### Data provided
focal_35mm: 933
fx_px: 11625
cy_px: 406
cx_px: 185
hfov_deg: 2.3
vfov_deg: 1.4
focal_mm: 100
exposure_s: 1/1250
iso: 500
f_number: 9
* * *
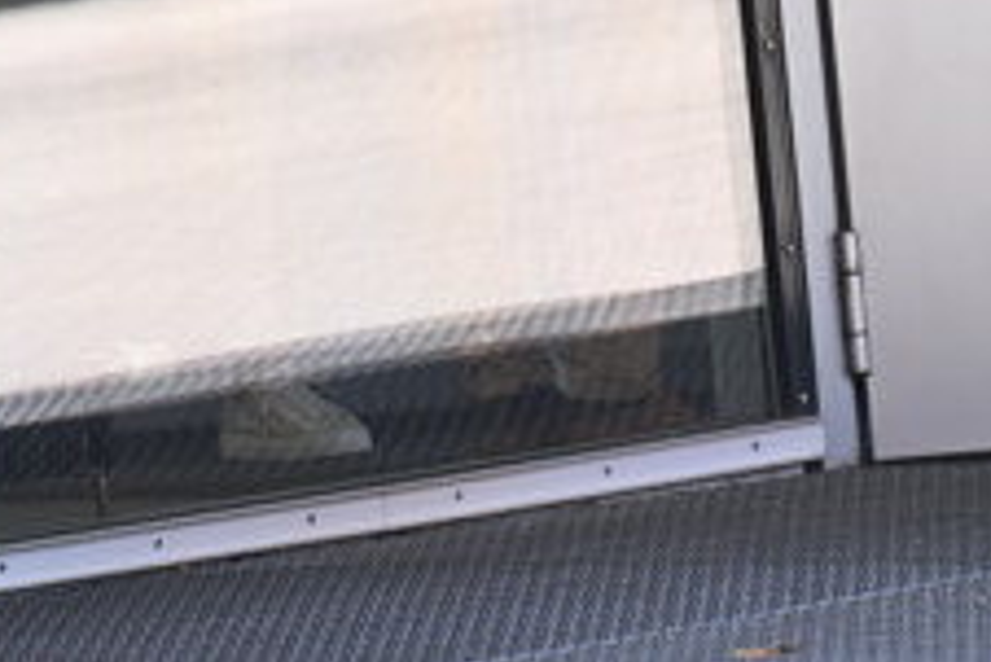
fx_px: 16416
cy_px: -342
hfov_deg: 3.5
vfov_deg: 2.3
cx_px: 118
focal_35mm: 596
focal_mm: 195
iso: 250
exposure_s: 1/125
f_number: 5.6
* * *
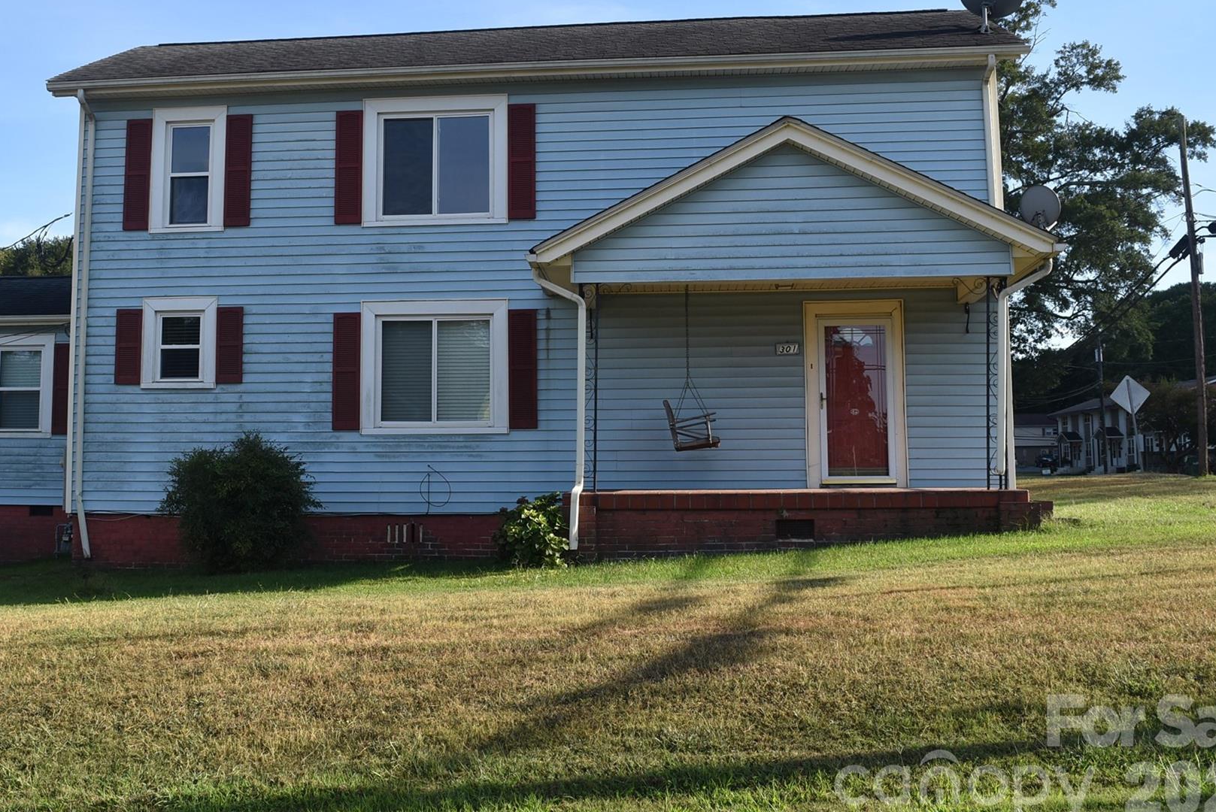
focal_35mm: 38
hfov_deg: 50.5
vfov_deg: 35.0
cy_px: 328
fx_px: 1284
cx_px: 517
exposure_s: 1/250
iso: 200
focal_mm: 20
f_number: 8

### Goal of the exercise
What you give back should be only the lines of the records above, starting at the line with "focal_35mm: 933" and ending at the line with "f_number: 9", restated word for word.

### Your response
focal_35mm: 933
fx_px: 11625
cy_px: 406
cx_px: 185
hfov_deg: 2.3
vfov_deg: 1.4
focal_mm: 100
exposure_s: 1/1250
iso: 500
f_number: 9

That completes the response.